ACTION ITEM:
Please set down only the lines below starting with the line with "しかし、ファストフード店では難しい。" and going on through the line with "Jun 11, 2026", verbatim and without pictures.

Start of INPUT

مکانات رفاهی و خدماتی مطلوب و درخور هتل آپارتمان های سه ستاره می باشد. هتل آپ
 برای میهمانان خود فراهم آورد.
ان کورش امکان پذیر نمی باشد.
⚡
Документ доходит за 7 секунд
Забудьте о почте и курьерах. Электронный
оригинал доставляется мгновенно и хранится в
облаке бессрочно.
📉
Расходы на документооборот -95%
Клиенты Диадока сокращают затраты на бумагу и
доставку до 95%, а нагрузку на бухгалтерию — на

End of INPUT
Start of INPUT

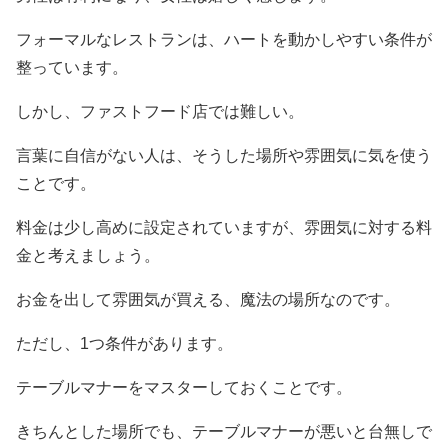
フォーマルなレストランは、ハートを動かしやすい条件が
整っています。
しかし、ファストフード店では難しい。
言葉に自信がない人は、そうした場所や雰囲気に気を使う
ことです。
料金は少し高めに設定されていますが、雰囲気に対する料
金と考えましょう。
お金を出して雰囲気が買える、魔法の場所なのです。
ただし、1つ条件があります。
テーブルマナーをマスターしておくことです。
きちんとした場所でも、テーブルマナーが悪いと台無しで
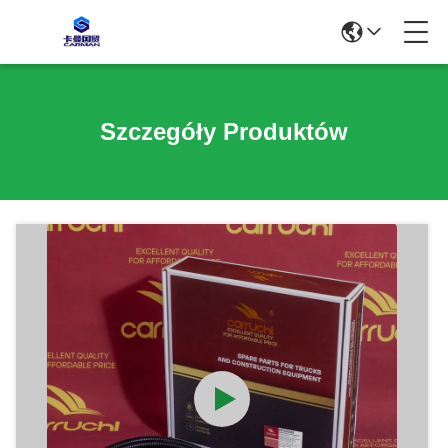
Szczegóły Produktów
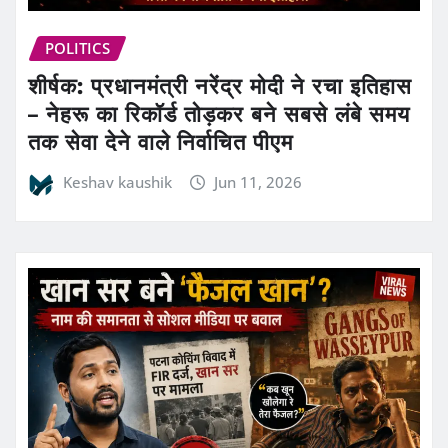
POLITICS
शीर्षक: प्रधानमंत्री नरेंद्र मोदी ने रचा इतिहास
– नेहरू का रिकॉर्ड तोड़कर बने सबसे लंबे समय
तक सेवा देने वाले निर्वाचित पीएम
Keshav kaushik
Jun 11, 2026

End of INPUT

FINISHED TASK:
しかし、ファストフード店では難しい。
言葉に自信がない人は、そうした場所や雰囲気に気を使う
ことです。
料金は少し高めに設定されていますが、雰囲気に対する料
金と考えましょう。
お金を出して雰囲気が買える、魔法の場所なのです。
ただし、1つ条件があります。
テーブルマナーをマスターしておくことです。
きちんとした場所でも、テーブルマナーが悪いと台無しで
Szczegóły Produktów
POLITICS
शीर्षक: प्रधानमंत्री नरेंद्र मोदी ने रचा इतिहास
– नेहरू का रिकॉर्ड तोड़कर बने सबसे लंबे समय
तक सेवा देने वाले निर्वाचित पीएम
Keshav kaushik
Jun 11, 2026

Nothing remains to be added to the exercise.